東京都は2027年度から、人工知能(AI)を活用した子育て支援システム「東京子育てナビ」を導入する方針を固めた。保育園の空き情報や予防接種のスケジュールを自動管理し、保護者の負担軽減を図る。都内約50万人の子育て世帯が対象となる見込みだ。
システムの概要と目的
「東京子育てナビ」は、AIが各家庭の子どもの年齢や住所、希望条件に基づいて最適な保育施設を提案する。また、予防接種の時期を自動で通知し、医療機関の予約までサポートする。さらに、行政手続きのオンライン化も進め、保育園の入園申請や児童手当の申請を一元化する。
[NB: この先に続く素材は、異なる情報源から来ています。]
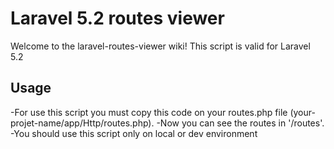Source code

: # Laravel 5.2 routes viewer
Welcome to the laravel-routes-viewer wiki!
This script is valid for Laravel 5.2

## Usage
-For use this script you must copy this code on your routes.php file (your-projet-name/app/Http/routes.php).
-Now you can see the routes in '/routes'.
-You should use this script only on local or dev environment
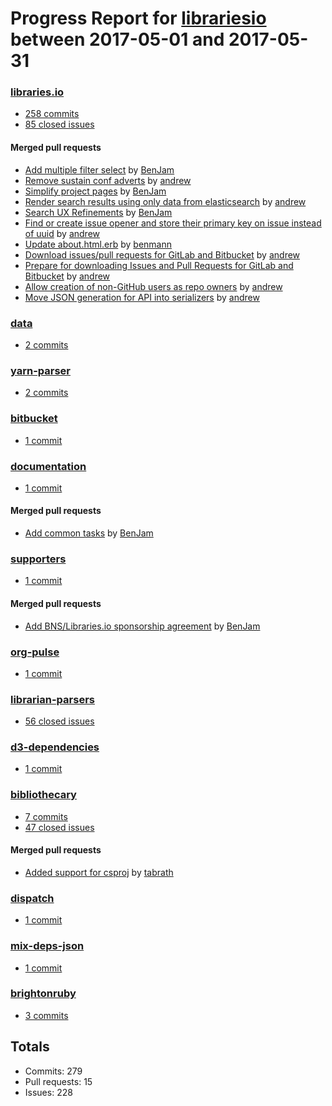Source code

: # Progress Report for [librariesio](https://github.com/librariesio) between 2017-05-01 and 2017-05-31

### [libraries.io](https://github.com/librariesio/libraries.io)
-  [258 commits](https://github.com/librariesio/libraries.io/compare/master@%7B1493593200%7D...master@%7B1496271599%7D)
-  [85 closed issues](https://github.com/librariesio/libraries.io/issues?utf8=%E2%9C%93&q=is%3Aissue%20closed%3A2017-05-01..2017-05-31)

#### Merged pull requests
- [Add multiple filter select](https://github.com/librariesio/libraries.io/pull/1474) by [BenJam](https://github.com/BenJam)
- [Remove sustain conf adverts](https://github.com/librariesio/libraries.io/pull/1468) by [andrew](https://github.com/andrew)
- [Simplify project pages](https://github.com/librariesio/libraries.io/pull/1459) by [BenJam](https://github.com/BenJam)
- [Render search results using only data from elasticsearch](https://github.com/librariesio/libraries.io/pull/1456) by [andrew](https://github.com/andrew)
- [Search UX Refinements](https://github.com/librariesio/libraries.io/pull/1438) by [BenJam](https://github.com/BenJam)
- [Find or create issue opener and store their primary key on issue instead of uuid](https://github.com/librariesio/libraries.io/pull/1437) by [andrew](https://github.com/andrew)
- [Update about.html.erb](https://github.com/librariesio/libraries.io/pull/1433) by [benmann](https://github.com/benmann)
- [Download issues/pull requests for GitLab and Bitbucket](https://github.com/librariesio/libraries.io/pull/1431) by [andrew](https://github.com/andrew)
- [Prepare for downloading Issues and Pull Requests for GitLab and Bitbucket](https://github.com/librariesio/libraries.io/pull/1430) by [andrew](https://github.com/andrew)
- [Allow creation of non-GitHub users as repo owners](https://github.com/librariesio/libraries.io/pull/1344) by [andrew](https://github.com/andrew)
- [Move JSON generation for API into serializers](https://github.com/librariesio/libraries.io/pull/1322) by [andrew](https://github.com/andrew)

### [data](https://github.com/librariesio/data)
-  [2 commits](https://github.com/librariesio/data/compare/master@%7B1493593200%7D...master@%7B1496271599%7D)

### [yarn-parser](https://github.com/librariesio/yarn-parser)
-  [2 commits](https://github.com/librariesio/yarn-parser/compare/master@%7B1493593200%7D...master@%7B1496271599%7D)

### [bitbucket](https://github.com/librariesio/bitbucket)
-  [1 commit](https://github.com/librariesio/bitbucket/compare/master@%7B1493593200%7D...master@%7B1496271599%7D)

### [documentation](https://github.com/librariesio/documentation)
-  [1 commit](https://github.com/librariesio/documentation/compare/master@%7B1493593200%7D...master@%7B1496271599%7D)

#### Merged pull requests
- [Add common tasks](https://github.com/librariesio/documentation/pull/46) by [BenJam](https://github.com/BenJam)

### [supporters](https://github.com/librariesio/supporters)
-  [1 commit](https://github.com/librariesio/supporters/compare/master@%7B1493593200%7D...master@%7B1496271599%7D)

#### Merged pull requests
- [Add BNS/Libraries.io sponsorship agreement](https://github.com/librariesio/supporters/pull/24) by [BenJam](https://github.com/BenJam)

### [org-pulse](https://github.com/librariesio/org-pulse)
-  [1 commit](https://github.com/librariesio/org-pulse/compare/master@%7B1493593200%7D...master@%7B1496271599%7D)

### [librarian-parsers](https://github.com/librariesio/librarian-parsers)
-  [56 closed issues](https://github.com/librariesio/librarian-parsers/issues?utf8=%E2%9C%93&q=is%3Aissue%20closed%3A2017-05-01..2017-05-31)

### [d3-dependencies](https://github.com/librariesio/d3-dependencies)
-  [1 commit](https://github.com/librariesio/d3-dependencies/compare/master@%7B1493593200%7D...master@%7B1496271599%7D)

### [bibliothecary](https://github.com/librariesio/bibliothecary)
-  [7 commits](https://github.com/librariesio/bibliothecary/compare/master@%7B1493593200%7D...master@%7B1496271599%7D)
-  [47 closed issues](https://github.com/librariesio/bibliothecary/issues?utf8=%E2%9C%93&q=is%3Aissue%20closed%3A2017-05-01..2017-05-31)

#### Merged pull requests
- [Added support for csproj](https://github.com/librariesio/bibliothecary/pull/229) by [tabrath](https://github.com/tabrath)

### [dispatch](https://github.com/librariesio/dispatch)
-  [1 commit](https://github.com/librariesio/dispatch/compare/master@%7B1493593200%7D...master@%7B1496271599%7D)

### [mix-deps-json](https://github.com/librariesio/mix-deps-json)
-  [1 commit](https://github.com/librariesio/mix-deps-json/compare/master@%7B1493593200%7D...master@%7B1496271599%7D)

### [brightonruby](https://github.com/librariesio/brightonruby)
-  [3 commits](https://github.com/librariesio/brightonruby/compare/master@%7B1493593200%7D...master@%7B1496271599%7D)

## Totals
- Commits: 279
- Pull requests: 15
- Issues: 228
都の担当者は「子育て世帯の情報収集や手続きの負担を軽減し、仕事と子育ての両立を支援したい」と述べている。システム開発には約50億円を投じ、2026年度から試験運用を開始する予定。
少子化対策の一環
東京都の合計特殊出生率は2025年に1.04と過去最低を記録し、少子化対策が急務となっている。都は2026年度から「子育て支援緊急対策パッケージ」を実施しており、今回のシステム導入もその一環。小池百合子知事は「テクノロジーの力で子育て環境を改善し、東京を子育てしやすい都市にしたい」と強調している。
システムはスマートフォンアプリとして提供され、多言語対応も予定。外国人住民の利用も想定している。都は2028年度までに利用者満足度80%以上を目標に掲げている。